### WHAT TO PRODUCE
Draw out every line with the word "お問い合わせ内容" from the listing below.

### SUPPLIED ENTRIES
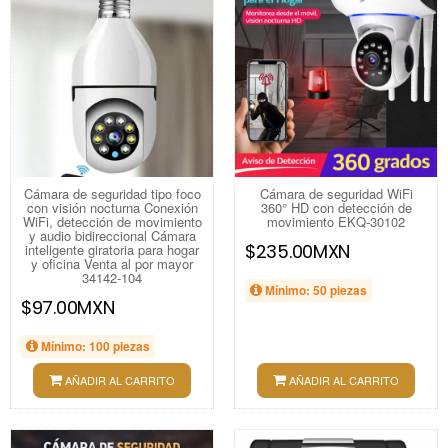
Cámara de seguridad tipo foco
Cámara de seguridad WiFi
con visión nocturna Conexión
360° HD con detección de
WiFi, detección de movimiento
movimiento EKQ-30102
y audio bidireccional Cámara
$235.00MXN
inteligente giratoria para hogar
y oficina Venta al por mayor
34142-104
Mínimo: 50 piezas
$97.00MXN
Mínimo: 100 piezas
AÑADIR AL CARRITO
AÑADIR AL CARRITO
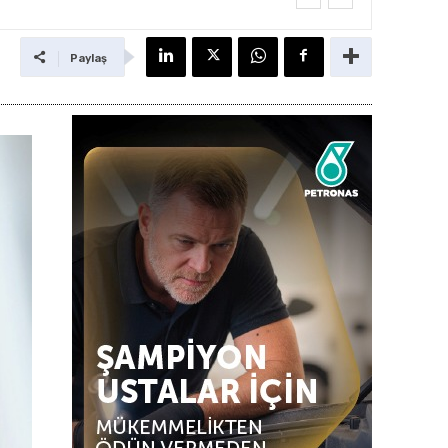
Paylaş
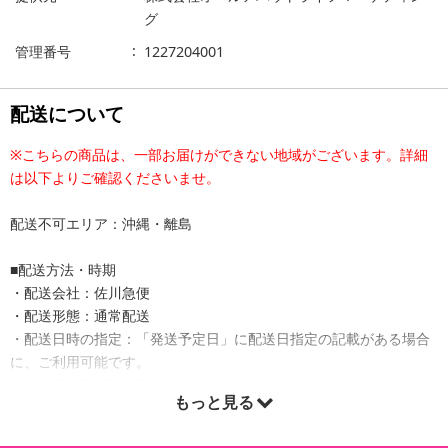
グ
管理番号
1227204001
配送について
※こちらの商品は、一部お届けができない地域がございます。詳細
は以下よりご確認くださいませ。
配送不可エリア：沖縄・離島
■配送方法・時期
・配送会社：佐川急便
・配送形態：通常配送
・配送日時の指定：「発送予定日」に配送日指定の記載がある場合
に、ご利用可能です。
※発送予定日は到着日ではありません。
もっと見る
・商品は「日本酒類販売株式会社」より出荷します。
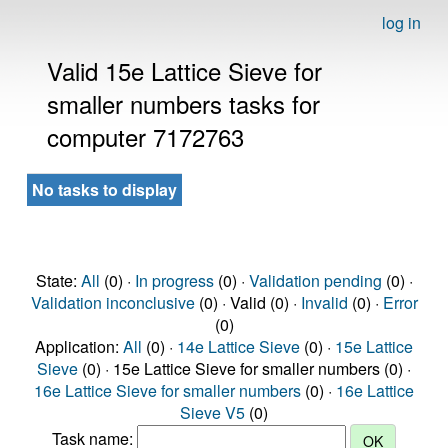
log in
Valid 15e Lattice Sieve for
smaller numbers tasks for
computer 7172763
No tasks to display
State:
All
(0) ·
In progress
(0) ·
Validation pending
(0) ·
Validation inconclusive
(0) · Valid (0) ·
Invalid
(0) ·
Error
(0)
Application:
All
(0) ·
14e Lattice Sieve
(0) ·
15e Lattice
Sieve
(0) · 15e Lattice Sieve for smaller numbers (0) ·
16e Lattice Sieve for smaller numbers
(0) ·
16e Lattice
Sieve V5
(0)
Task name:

* * *

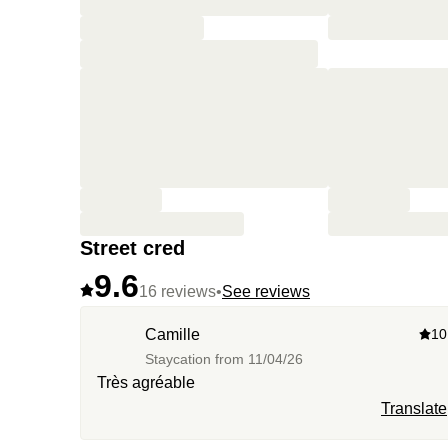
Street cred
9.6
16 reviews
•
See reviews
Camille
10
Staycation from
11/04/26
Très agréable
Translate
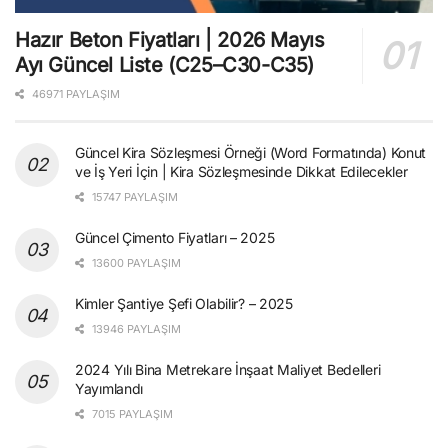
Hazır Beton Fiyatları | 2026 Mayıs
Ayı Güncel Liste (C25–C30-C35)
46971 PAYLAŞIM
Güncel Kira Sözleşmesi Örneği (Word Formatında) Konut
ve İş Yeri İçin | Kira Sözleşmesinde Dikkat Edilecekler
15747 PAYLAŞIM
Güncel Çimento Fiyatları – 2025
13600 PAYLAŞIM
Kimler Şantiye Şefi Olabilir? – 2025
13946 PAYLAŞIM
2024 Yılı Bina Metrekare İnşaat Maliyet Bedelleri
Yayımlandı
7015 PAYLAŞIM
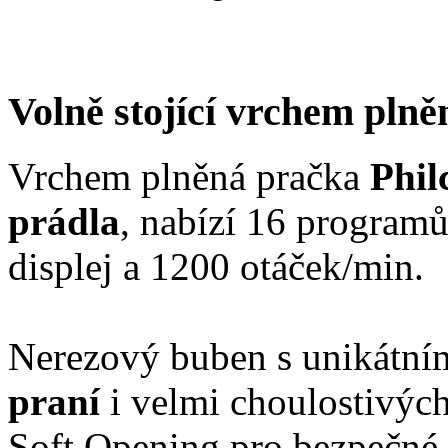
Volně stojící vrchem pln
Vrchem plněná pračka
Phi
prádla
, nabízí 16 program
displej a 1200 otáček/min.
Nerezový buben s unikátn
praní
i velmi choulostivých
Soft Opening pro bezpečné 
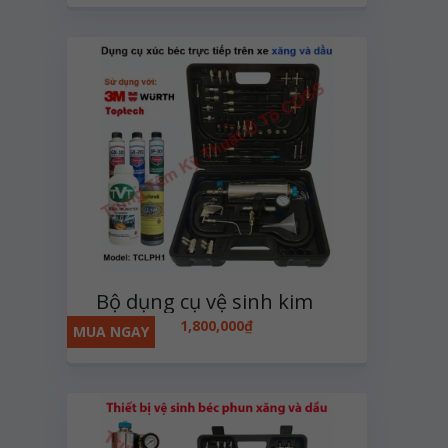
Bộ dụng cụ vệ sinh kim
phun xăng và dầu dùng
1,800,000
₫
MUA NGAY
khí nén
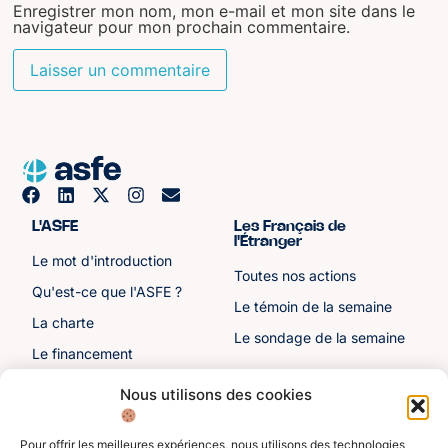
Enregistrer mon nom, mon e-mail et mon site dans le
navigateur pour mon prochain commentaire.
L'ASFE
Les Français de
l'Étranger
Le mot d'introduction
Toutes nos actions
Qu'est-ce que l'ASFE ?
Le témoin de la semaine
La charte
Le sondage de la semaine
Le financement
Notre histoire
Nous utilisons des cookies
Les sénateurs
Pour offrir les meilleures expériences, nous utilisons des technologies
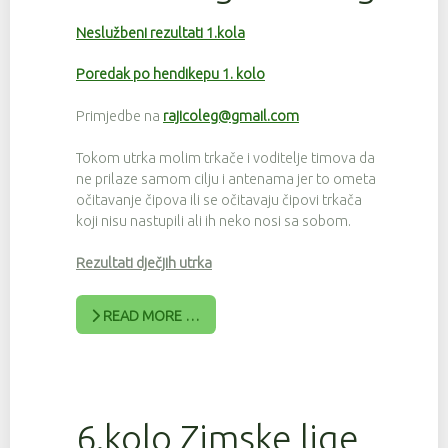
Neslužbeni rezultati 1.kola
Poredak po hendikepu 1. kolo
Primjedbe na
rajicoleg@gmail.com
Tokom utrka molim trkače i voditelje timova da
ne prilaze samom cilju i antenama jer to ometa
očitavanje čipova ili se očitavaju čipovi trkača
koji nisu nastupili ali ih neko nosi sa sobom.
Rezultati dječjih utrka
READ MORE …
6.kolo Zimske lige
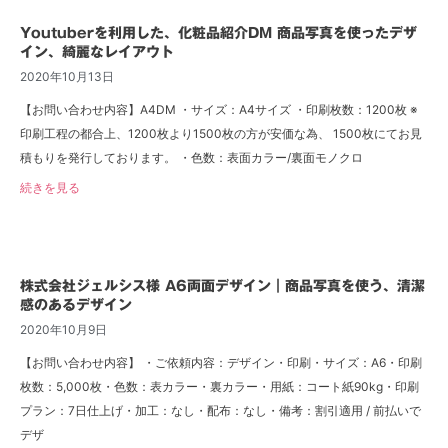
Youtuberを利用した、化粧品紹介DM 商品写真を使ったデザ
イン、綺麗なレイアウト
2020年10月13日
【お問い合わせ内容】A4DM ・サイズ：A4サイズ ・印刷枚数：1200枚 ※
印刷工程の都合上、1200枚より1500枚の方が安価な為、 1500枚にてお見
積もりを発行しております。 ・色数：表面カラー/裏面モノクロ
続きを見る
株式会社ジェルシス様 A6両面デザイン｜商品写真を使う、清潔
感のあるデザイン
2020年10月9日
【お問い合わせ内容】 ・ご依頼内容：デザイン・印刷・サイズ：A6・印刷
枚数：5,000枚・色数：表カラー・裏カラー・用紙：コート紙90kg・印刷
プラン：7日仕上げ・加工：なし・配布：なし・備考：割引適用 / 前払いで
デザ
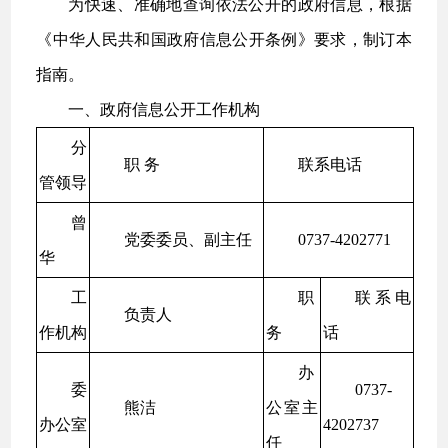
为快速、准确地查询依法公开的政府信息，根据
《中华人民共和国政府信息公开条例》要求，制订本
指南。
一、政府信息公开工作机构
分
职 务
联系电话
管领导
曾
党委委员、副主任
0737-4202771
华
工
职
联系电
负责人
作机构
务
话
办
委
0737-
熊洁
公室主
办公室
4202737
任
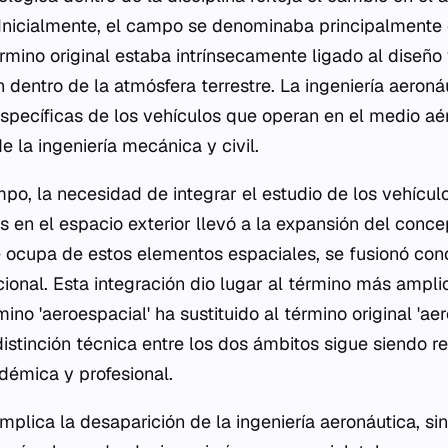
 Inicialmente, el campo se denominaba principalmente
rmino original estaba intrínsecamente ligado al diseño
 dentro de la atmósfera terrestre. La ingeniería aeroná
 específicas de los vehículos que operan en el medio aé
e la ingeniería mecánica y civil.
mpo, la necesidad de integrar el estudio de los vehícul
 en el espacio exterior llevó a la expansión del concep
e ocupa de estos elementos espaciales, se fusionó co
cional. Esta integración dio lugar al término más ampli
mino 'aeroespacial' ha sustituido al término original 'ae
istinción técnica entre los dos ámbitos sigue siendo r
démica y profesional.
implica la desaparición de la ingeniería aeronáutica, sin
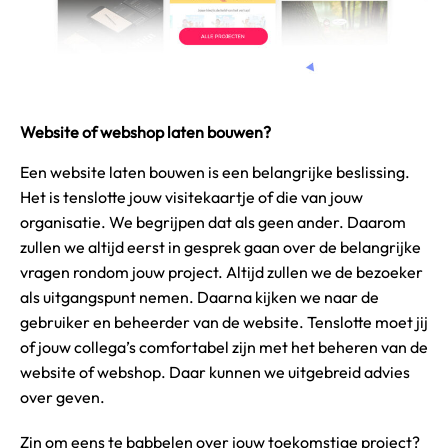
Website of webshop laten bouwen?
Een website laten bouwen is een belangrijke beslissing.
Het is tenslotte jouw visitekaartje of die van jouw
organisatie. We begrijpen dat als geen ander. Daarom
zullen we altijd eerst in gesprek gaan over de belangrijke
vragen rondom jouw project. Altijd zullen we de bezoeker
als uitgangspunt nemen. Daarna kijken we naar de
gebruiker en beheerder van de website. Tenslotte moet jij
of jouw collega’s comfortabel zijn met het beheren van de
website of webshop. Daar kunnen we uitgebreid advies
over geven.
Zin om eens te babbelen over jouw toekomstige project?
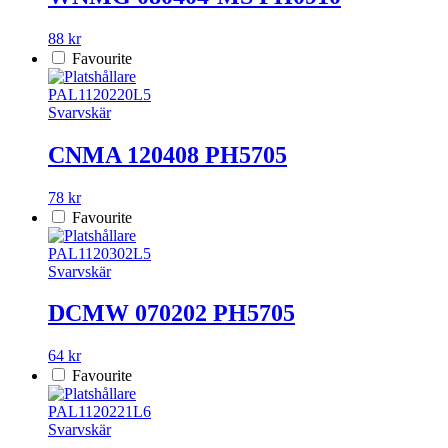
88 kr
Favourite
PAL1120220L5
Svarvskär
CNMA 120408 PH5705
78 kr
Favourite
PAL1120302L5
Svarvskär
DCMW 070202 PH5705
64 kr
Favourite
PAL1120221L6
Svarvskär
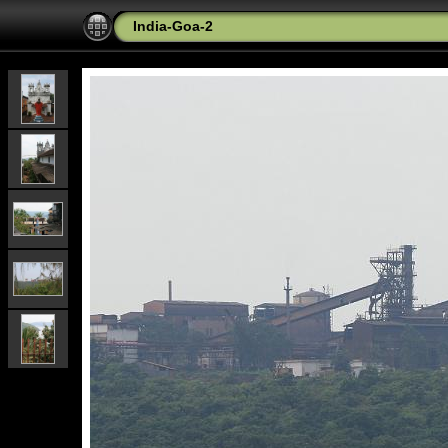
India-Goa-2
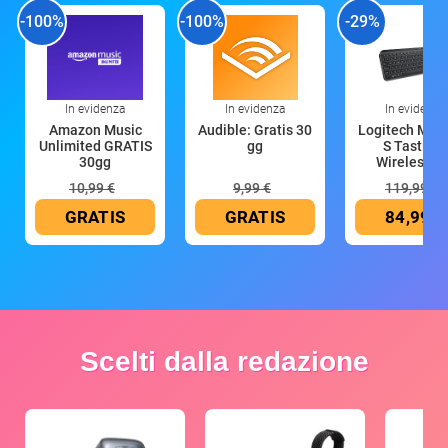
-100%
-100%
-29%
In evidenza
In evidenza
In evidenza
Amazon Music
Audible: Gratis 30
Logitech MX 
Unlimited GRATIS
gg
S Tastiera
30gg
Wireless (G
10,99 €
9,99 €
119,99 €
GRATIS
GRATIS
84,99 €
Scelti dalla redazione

### WORKED SOLUTION
【お問い合わせ内容】A4DM ・サイズ：A4サイズ ・印刷枚数：1200枚 ※
【お問い合わせ内容】 ・ご依頼内容：デザイン・印刷・サイズ：A6・印刷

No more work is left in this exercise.